◆ **TASK REQUIREMENTS**
(a) Under the selling agreement, the laws of which state govern how the agreement is construed?
(b) Reproduce the part of the selling agreement that opens with the words containing "SELLING AGREEMENT" and closes with "FINANCIAL SERVICES, INC.".

◆ **EXTRACT**
---------------

SELLING AGREEMENT
Agreement, made this____________________________ day of _______________ 199_,
by and between Lincoln Benefit Life Company ("LBL"), a Nebraska Corporation;
Lincoln Benefit Financial Services ("LBFS"), a Delaware Corporation, and
_________________________________________________("BD"),
a ________________________________________ Corporation. This Agreement will be
construed in accordance with the laws of the State of Nebraska.
LINCOLN BENEFIT LIFE COMPANY
BY:
LINCOLN BENEFIT FINANCIAL SERVICES, INC.
BY:
Effective Date
BROKER DEALER:
(Street Address)
(City, State, Zip)
BY:
Title:
Whereas, LBL issues certain variable insurance contracts/policies
("Contracts") described in this Agreement, which are deemed securities under
the Securities Act of 1933 ("1933 Act"); and
Whereas, LBFS is duly licensed as a Broker/Dealer with the National
Association of Securities Dealers, Inc. ("NASD") and the Securities and
Exchange Commission ("SEC"); and
Whereas, BD is duly licensed as a Broker/Dealer with the NASD and the SEC, and
Whereas, LBL has appointed LBFS as the Underwriter of the Contracts, and
Whereas, LBL and LBFS propose to have BD's representatives
("Representatives") who are also duly licensed insurance agents solicit sales
of the Contracts, and
Whereas, LBFS delegates to BD, to the extent legally permitted, training and
certain administrative responsibilities and duties in connection with sales
of the Contracts.
NOW THEREFORE, in consideration of the premises and mutual promises contained
herein, the parties hereto agree as follows:
1. APPOINTMENT
LBL and LBFS hereby appoint BD to supervise solicitations of the Contracts,
and to facilitate solicitations of sales of the Contracts which are described
in the Schedule(s) of Commissions attached hereto.
2. REPRESENTATIONS
a. LBL, LBFS and BD each represents to the other that it and the above
signed officers have full power and authority to enter into this Agreement.

---------------

◆ **RECORDS SUPPLIED**
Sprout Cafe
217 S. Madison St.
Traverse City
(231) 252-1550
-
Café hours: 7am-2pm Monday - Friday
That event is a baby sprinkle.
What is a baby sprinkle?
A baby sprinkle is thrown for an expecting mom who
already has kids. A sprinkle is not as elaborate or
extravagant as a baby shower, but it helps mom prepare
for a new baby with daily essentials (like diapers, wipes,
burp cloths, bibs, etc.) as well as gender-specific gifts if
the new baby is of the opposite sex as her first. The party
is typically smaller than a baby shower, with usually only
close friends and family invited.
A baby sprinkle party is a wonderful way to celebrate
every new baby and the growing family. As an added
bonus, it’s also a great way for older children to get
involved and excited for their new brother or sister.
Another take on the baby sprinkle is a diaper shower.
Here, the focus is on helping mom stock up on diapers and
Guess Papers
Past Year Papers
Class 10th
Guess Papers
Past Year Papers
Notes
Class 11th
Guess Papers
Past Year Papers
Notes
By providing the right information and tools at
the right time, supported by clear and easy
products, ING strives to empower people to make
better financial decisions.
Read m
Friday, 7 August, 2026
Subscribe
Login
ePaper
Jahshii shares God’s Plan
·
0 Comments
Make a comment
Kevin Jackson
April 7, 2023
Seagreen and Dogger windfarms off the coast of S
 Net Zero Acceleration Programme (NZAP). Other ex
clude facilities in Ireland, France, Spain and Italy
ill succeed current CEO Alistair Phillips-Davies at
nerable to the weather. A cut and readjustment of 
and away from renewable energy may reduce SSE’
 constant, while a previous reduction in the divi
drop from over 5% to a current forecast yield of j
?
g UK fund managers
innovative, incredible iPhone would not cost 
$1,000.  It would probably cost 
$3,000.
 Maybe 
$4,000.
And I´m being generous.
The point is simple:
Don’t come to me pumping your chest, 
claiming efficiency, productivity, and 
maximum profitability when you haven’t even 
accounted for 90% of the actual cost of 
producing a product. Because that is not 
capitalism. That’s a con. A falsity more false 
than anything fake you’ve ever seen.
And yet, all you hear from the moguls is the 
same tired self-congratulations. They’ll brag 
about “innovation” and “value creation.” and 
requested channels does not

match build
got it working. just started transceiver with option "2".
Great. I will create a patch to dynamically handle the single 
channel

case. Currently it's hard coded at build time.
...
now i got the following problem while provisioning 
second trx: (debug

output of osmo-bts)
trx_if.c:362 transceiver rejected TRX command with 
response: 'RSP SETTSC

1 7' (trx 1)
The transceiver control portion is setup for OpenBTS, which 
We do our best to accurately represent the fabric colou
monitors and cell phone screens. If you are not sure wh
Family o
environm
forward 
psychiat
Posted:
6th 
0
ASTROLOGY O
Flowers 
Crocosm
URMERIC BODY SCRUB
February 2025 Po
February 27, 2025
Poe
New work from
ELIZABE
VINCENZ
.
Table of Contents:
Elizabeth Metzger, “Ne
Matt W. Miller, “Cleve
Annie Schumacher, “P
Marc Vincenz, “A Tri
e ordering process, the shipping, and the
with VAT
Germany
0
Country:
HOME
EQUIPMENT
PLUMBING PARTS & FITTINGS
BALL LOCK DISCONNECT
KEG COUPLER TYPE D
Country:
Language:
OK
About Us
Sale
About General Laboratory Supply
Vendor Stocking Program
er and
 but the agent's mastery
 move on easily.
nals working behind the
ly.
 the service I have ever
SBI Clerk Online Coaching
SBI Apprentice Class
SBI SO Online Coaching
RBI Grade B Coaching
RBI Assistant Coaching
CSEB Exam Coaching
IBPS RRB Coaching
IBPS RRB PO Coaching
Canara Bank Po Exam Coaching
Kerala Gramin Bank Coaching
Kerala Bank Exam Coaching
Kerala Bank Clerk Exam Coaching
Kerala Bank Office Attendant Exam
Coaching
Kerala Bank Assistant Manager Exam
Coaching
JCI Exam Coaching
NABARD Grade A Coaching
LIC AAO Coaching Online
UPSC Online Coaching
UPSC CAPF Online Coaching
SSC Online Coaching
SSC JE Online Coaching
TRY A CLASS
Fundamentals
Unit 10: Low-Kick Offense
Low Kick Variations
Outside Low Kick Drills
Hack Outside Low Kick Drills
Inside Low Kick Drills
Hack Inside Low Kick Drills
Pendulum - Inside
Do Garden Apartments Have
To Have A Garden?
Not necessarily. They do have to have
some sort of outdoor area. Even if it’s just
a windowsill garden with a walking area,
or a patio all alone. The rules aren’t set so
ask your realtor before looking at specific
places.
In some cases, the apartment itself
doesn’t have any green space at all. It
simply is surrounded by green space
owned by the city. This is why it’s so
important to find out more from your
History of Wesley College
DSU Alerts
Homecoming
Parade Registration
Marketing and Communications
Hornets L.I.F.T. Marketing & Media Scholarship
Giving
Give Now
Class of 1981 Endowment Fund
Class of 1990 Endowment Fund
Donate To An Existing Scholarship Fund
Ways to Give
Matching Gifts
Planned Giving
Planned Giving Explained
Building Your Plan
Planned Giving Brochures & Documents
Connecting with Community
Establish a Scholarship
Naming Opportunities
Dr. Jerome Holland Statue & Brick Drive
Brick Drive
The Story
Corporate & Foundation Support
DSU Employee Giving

---------------

◆ **RESPONSES TO THE EXERCISE**
(a) The State of Nebraska

(b)
SELLING AGREEMENT
Agreement, made this____________________________ day of _______________ 199_,
by and between Lincoln Benefit Life Company ("LBL"), a Nebraska Corporation;
Lincoln Benefit Financial Services ("LBFS"), a Delaware Corporation, and
_________________________________________________("BD"),
a ________________________________________ Corporation. This Agreement will be
construed in accordance with the laws of the State of Nebraska.
LINCOLN BENEFIT LIFE COMPANY
BY:
LINCOLN BENEFIT FINANCIAL SERVICES, INC.